Soma is a brand of carisoprodol, a drug related to meprobamate, and is used as a muscle relaxant and pain reliever. Soma is recommended for acute pain from injuries and musculoskeletal conditions in conjunction with physical therapy and rest. The drug produces a sedative effect by interfering with pain signals being sent to the brain from the central nervous system.
Soma is rarely prescribed for medicinal purposes because it is considered to be a habit-forming drug. Soma is intended for short-term use and should only be taken by the patient as prescribed. Taking Soma more often or for longer periods of time than intended may cause dependence; individuals who take more Soma than as prescribed may experience withdrawal symptoms when they stop taking the medication. Patients should gradually decrease the amount of the medication they self-administer before ending use and should never stop taking the medication suddenly.
Approximately 11 million prescriptions for carisoprodol were dispensed to Americans in 2008. According to the DEA, carisoprodol remains one of the most commonly diverted drugs in the U.S., and abuse and overdose has been on the rise in recent years. Carisoprodol is one of the most common legal drugs attributed to prescription overdose deaths in the U.S.

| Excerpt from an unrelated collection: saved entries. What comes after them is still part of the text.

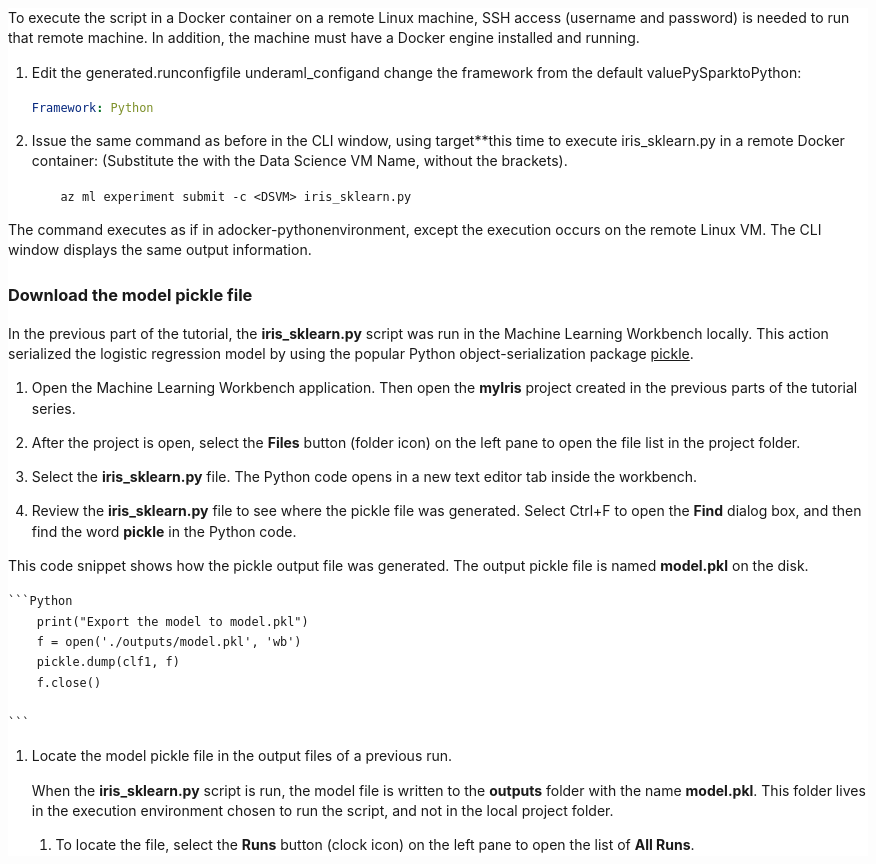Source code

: To execute the script in a Docker container on a remote Linux machine, SSH access (username and password) is needed to run that remote machine. In addition, the machine must have a Docker engine installed and running.

1.  Edit the generated<your DSVM Name>.runconfigfile underaml_configand change the framework from the default valuePySparktoPython:

    ```yaml  
    Framework: Python
    ```
1.  Issue the same command as before in the CLI window, using target*<DSVM>*this time to execute iris_sklearn.py in a remote Docker container: (Substitute the <DSVM> with the Data Science VM Name, without the brackets).

    ```CLI
        az ml experiment submit -c <DSVM> iris_sklearn.py
    ```

The command executes as if in adocker-pythonenvironment, except the execution occurs on the remote Linux VM. The CLI window displays the same output information.

### Download the model pickle file

In the previous part of the tutorial, the **iris_sklearn.py** script was run in the Machine Learning Workbench locally. This action serialized the logistic regression model by using the popular Python object-serialization package [pickle](https://docs.python.org/3/library/pickle.html).

1.  Open the Machine Learning Workbench application. Then open the **myIris** project created in the previous parts of the tutorial series.

2.  After the project is open, select the **Files** button (folder icon) on the left pane to open the file list in the project folder.

3.  Select the **iris_sklearn.py** file. The Python code opens in a new text editor tab inside the workbench.

4.  Review the **iris_sklearn.py** file to see where the pickle file was generated. Select Ctrl+F to open the **Find** dialog box, and then find the word **pickle** in the Python code.

This code snippet shows how the pickle output file was generated. The output pickle file is named **model.pkl** on the disk.

    ```Python
        print("Export the model to model.pkl")
        f = open('./outputs/model.pkl', 'wb')
        pickle.dump(clf1, f)
        f.close()

    ```

1.  Locate the model pickle file in the output files of a previous run.

    When the **iris_sklearn.py** script is run, the model file is written  to the **outputs** folder with the name **model.pkl**. This folder  lives in the execution environment chosen to run the script, and not  in the local project folder. 

    1. To locate the file, select the **Runs** button (clock icon) on the  left pane to open the list of **All Runs**.  
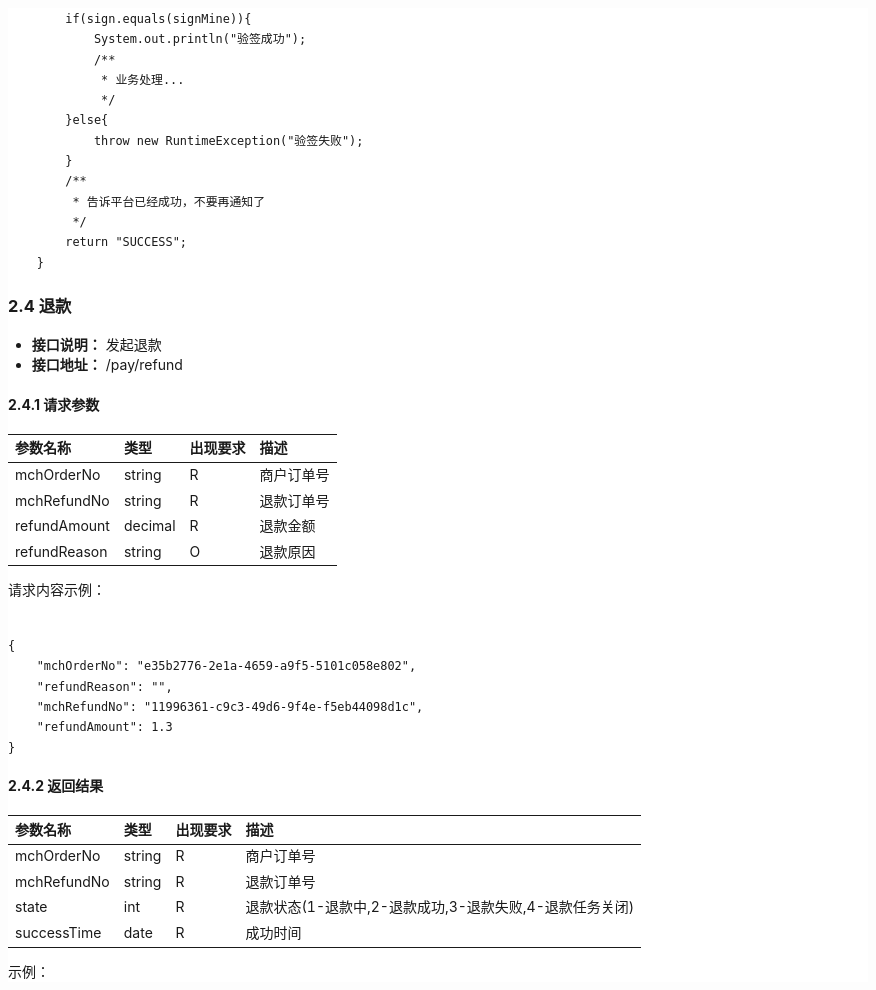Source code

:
 ```
        if(sign.equals(signMine)){
            System.out.println("验签成功");
            /**
             * 业务处理...
             */
        }else{
            throw new RuntimeException("验签失败");
        }
        /**
         * 告诉平台已经成功，不要再通知了
         */
        return "SUCCESS";
    }
```

### 2.4 退款
- **接口说明：** 发起退款
- **接口地址：** /pay/refund

#### 2.4.1 请求参数
  
参数名称						|类型		|出现要求	|描述  
:----						|:---		|:------	|:---	 
mchOrderNo					|string		|R			|商户订单号
mchRefundNo					|string		|R			|退款订单号
refundAmount                |decimal     |R         |退款金额
refundReason                |string		|O			|退款原因



请求内容示例：

```

{
    "mchOrderNo": "e35b2776-2e1a-4659-a9f5-5101c058e802",
    "refundReason": "",
    "mchRefundNo": "11996361-c9c3-49d6-9f4e-f5eb44098d1c",
    "refundAmount": 1.3
}

```


#### 2.4.2 返回结果

参数名称						|类型		|出现要求	|描述  
:----						|:---		|:------	|:---	 
mchOrderNo						|string		|R			|商户订单号 
mchRefundNo						|string		|R			|退款订单号 
state					|int		|R			|退款状态(1-退款中,2-退款成功,3-退款失败,4-退款任务关闭) 
successTime						|date		|R			|成功时间


示例：
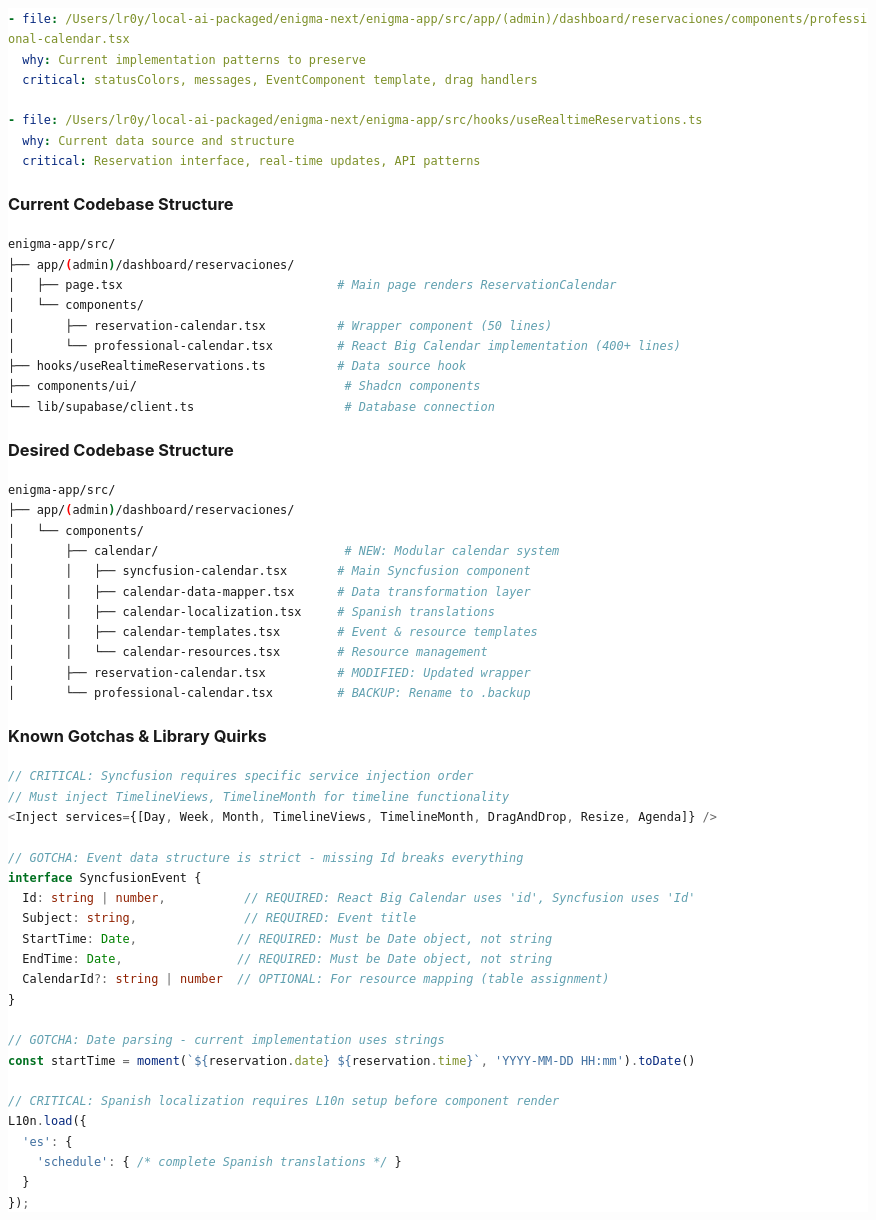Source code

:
 ```yaml
- file: /Users/lr0y/local-ai-packaged/enigma-next/enigma-app/src/app/(admin)/dashboard/reservaciones/components/professional-calendar.tsx
  why: Current implementation patterns to preserve
  critical: statusColors, messages, EventComponent template, drag handlers

- file: /Users/lr0y/local-ai-packaged/enigma-next/enigma-app/src/hooks/useRealtimeReservations.ts
  why: Current data source and structure
  critical: Reservation interface, real-time updates, API patterns
```

### Current Codebase Structure
```bash
enigma-app/src/
├── app/(admin)/dashboard/reservaciones/
│   ├── page.tsx                              # Main page renders ReservationCalendar
│   └── components/
│       ├── reservation-calendar.tsx          # Wrapper component (50 lines)
│       └── professional-calendar.tsx         # React Big Calendar implementation (400+ lines)
├── hooks/useRealtimeReservations.ts          # Data source hook
├── components/ui/                             # Shadcn components
└── lib/supabase/client.ts                     # Database connection
```

### Desired Codebase Structure
```bash
enigma-app/src/
├── app/(admin)/dashboard/reservaciones/
│   └── components/
│       ├── calendar/                          # NEW: Modular calendar system
│       │   ├── syncfusion-calendar.tsx       # Main Syncfusion component
│       │   ├── calendar-data-mapper.tsx      # Data transformation layer
│       │   ├── calendar-localization.tsx     # Spanish translations
│       │   ├── calendar-templates.tsx        # Event & resource templates
│       │   └── calendar-resources.tsx        # Resource management
│       ├── reservation-calendar.tsx          # MODIFIED: Updated wrapper
│       └── professional-calendar.tsx         # BACKUP: Rename to .backup
```

### Known Gotchas & Library Quirks
```typescript
// CRITICAL: Syncfusion requires specific service injection order
// Must inject TimelineViews, TimelineMonth for timeline functionality
<Inject services={[Day, Week, Month, TimelineViews, TimelineMonth, DragAndDrop, Resize, Agenda]} />

// GOTCHA: Event data structure is strict - missing Id breaks everything
interface SyncfusionEvent {
  Id: string | number,           // REQUIRED: React Big Calendar uses 'id', Syncfusion uses 'Id'
  Subject: string,               // REQUIRED: Event title
  StartTime: Date,              // REQUIRED: Must be Date object, not string
  EndTime: Date,                // REQUIRED: Must be Date object, not string
  CalendarId?: string | number  // OPTIONAL: For resource mapping (table assignment)
}

// GOTCHA: Date parsing - current implementation uses strings
const startTime = moment(`${reservation.date} ${reservation.time}`, 'YYYY-MM-DD HH:mm').toDate()

// CRITICAL: Spanish localization requires L10n setup before component render
L10n.load({
  'es': {
    'schedule': { /* complete Spanish translations */ }
  }
});

```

Soma abuse has contributed not only to the nation’s prescription drug addiction epidemic, but has also caused thousands of unintentional overdose deaths per year. According to the American Association of Poison Control Centers, approximately 3,600 cases of carisoprodol overdose deaths occurred in 2007. In states plagued by illegal pill mills — particularly Florida, Texas, and Louisiana — carisoprodol trafficking and abuse has surpassed opioid trafficking and abuse rates.